Israel rethinks it?

The news last month that Israel had decided to ease its punishing blockade of Gaza was welcome for many reasons. First and foremost, if carried out with sincerity, it will mean some relief of the tremendous suffering the 1.5 million Palestinians trapped in Gaza have been experiencing since the Israeli invasion of January 2009.

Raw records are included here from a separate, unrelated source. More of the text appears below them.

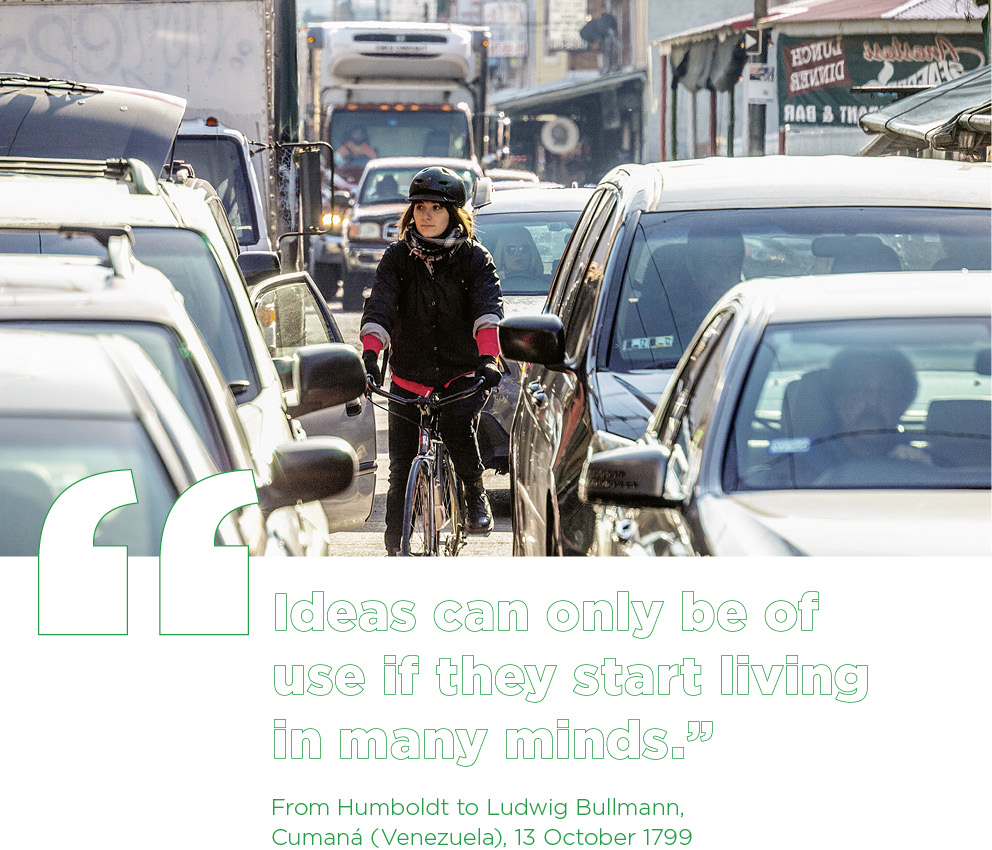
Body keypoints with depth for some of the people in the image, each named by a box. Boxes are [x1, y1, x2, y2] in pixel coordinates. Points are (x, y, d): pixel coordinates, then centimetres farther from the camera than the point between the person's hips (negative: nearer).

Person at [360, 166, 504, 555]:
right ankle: (396, 550, 12)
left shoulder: (474, 258, -3)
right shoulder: (397, 257, 1)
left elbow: (488, 308, -18)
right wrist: (370, 354, -30)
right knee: (401, 471, -1)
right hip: (408, 377, 2)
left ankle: (476, 494, -6)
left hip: (463, 374, -2)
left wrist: (487, 357, -36)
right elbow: (379, 307, -12)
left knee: (458, 422, -32)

Second, the decision suggests that Israel is beginning to realize that its approach to Gaza and the ruling Hamas faction has been counterproductive, relying on force when more subtle measures are needed. The attack a month ago on a relief flotilla that killed nine people, most of them from Turkey, has done lasting damage to Israel’s relationship with that country, formerly its best and most important Middle Eastern ally. Israel finally seems to understand that it cannot afford to follow such a self-destructive path. The blockade has accomplished nothing, except to make life miserable for Gazans.

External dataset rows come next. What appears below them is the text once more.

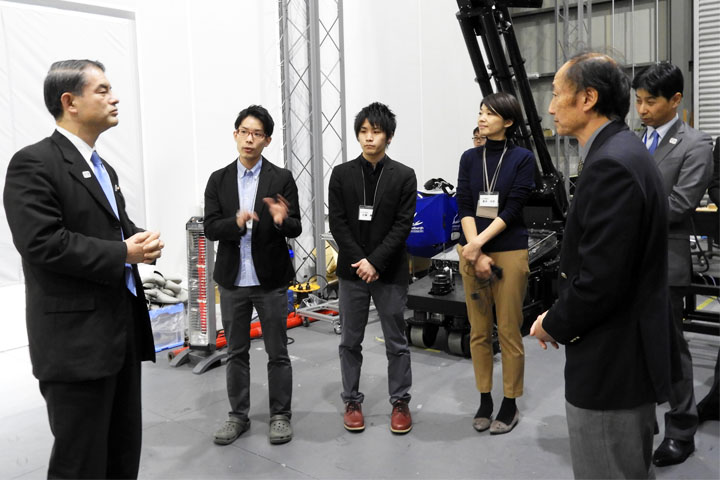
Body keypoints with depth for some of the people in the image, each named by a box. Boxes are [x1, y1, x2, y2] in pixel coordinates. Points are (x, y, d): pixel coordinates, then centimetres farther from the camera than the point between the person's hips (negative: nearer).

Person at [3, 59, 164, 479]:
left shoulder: (103, 168, 17)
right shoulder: (34, 164, -11)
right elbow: (43, 244, -21)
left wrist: (142, 242, 0)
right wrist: (122, 253, -18)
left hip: (124, 332, 9)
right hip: (77, 341, -8)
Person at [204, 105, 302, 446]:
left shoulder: (281, 179, -3)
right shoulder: (218, 180, 4)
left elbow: (296, 229, -7)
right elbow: (210, 229, -3)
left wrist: (283, 220, -30)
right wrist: (236, 222, -23)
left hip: (271, 279, -2)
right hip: (232, 280, 3)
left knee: (277, 353, 7)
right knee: (236, 352, 13)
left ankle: (280, 415, 22)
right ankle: (238, 415, 27)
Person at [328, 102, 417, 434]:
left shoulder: (404, 176, -2)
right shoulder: (341, 174, 2)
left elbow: (402, 225, -7)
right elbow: (337, 223, -2)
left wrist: (375, 262, -14)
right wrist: (360, 262, -11)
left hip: (390, 272, -1)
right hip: (351, 270, 2)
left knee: (396, 342, 8)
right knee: (350, 341, 10)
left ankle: (400, 403, 22)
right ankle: (352, 401, 24)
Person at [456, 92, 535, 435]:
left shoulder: (522, 158, -2)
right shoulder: (469, 158, 8)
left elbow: (513, 209, -9)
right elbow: (464, 207, 0)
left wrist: (480, 243, -16)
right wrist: (476, 253, -11)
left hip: (510, 252, -3)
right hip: (472, 252, 4)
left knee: (509, 332, 2)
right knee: (479, 331, 9)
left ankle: (510, 405, 16)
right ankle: (484, 401, 23)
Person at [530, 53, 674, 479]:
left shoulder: (611, 164, -23)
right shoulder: (625, 151, 10)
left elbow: (601, 279, -27)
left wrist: (554, 324, -10)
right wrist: (564, 316, 10)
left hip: (611, 364, -10)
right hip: (631, 352, 10)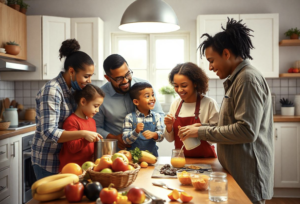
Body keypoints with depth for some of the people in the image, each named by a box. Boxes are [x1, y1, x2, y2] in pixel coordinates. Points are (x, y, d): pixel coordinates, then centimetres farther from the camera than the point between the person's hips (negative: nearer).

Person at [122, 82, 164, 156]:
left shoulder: (156, 116, 6)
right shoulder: (129, 118, -4)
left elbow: (161, 136, 1)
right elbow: (125, 140, -6)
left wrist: (154, 134, -19)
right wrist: (136, 131, -21)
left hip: (152, 154, 3)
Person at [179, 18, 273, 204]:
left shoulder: (248, 78, -15)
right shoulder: (237, 78, 14)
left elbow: (247, 131, -22)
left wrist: (202, 132, -15)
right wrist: (203, 128, 6)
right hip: (238, 171, 9)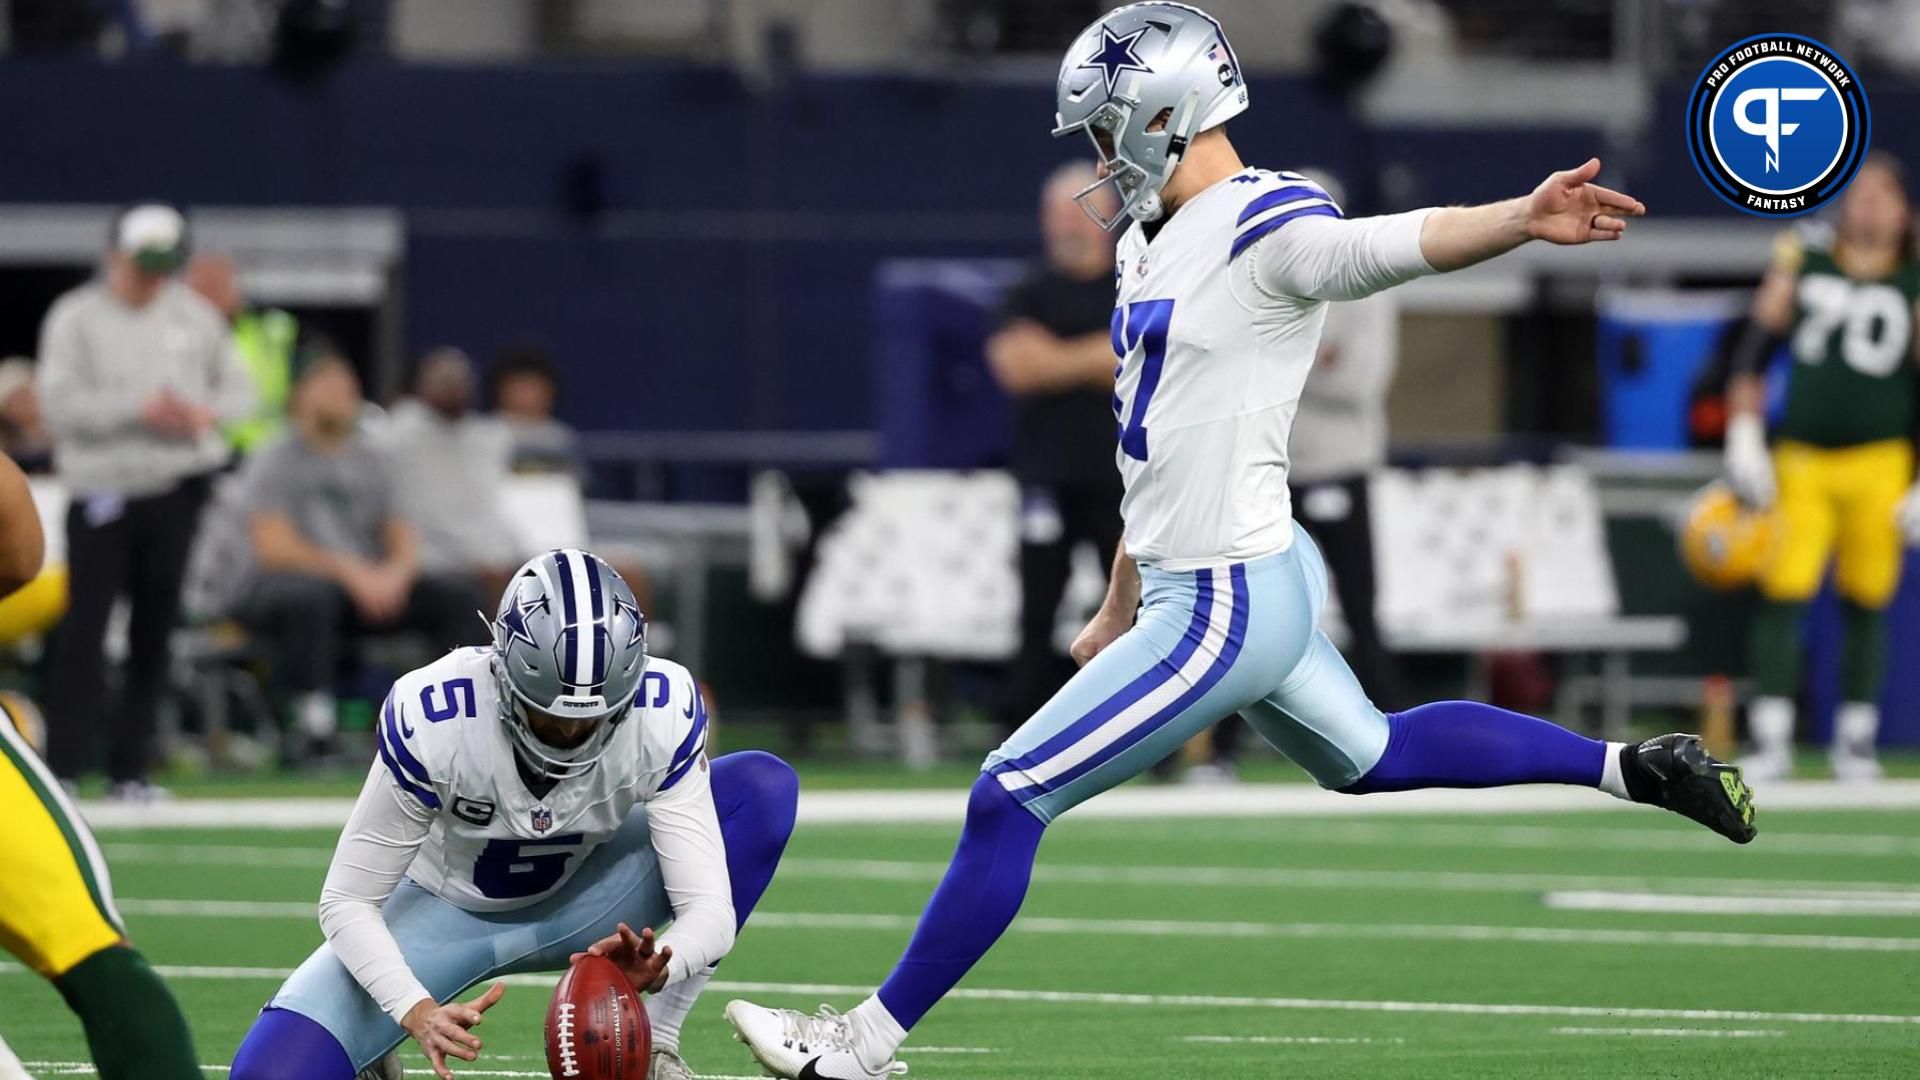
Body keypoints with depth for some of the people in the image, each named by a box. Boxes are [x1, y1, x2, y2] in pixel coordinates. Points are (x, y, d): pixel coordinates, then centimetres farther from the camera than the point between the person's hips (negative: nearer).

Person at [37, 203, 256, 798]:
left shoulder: (193, 315, 10)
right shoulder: (76, 319, -3)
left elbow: (239, 387, 14)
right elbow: (61, 404, -13)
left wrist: (208, 411, -8)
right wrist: (139, 409, -21)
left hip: (177, 493, 4)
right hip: (104, 493, -4)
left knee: (155, 632, 7)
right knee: (83, 629, -11)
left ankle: (131, 766, 14)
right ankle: (64, 765, -9)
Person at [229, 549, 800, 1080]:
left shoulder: (661, 716, -29)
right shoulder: (433, 718, -33)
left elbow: (708, 909, -29)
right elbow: (347, 902, -24)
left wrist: (658, 968, -53)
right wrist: (417, 1011, -42)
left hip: (582, 904, 2)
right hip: (448, 910, -2)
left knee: (763, 787, -22)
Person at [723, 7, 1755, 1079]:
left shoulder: (1264, 230, -17)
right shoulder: (1154, 241, 12)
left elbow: (1398, 244, -35)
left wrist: (1523, 218, -55)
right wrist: (1122, 611, 27)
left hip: (1224, 608, -10)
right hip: (1229, 586, 10)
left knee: (1011, 799, -6)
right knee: (1373, 755, 27)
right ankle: (1631, 768, 32)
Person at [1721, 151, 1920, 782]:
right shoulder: (1803, 257, 6)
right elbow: (1754, 351, 9)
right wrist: (1744, 442, 1)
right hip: (1800, 462, 1)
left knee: (1866, 605, 4)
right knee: (1782, 594, -8)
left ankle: (1855, 741, 15)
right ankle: (1771, 740, -6)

Israel is clearly justified in attempting to stop the smuggling of weapons and war-supporting material into Gaza, but that is as far as it goes.

Israel was once known for the creativity of its foreign policy, but lately its tendency to lash out with force is self-defeating. It’s an understandable proclivity, given the threats Israel has historically faced, but it isn’t working to make anyone safer. That can only happen when the country becomes serious about freezing settlements and adopting the two-state solution.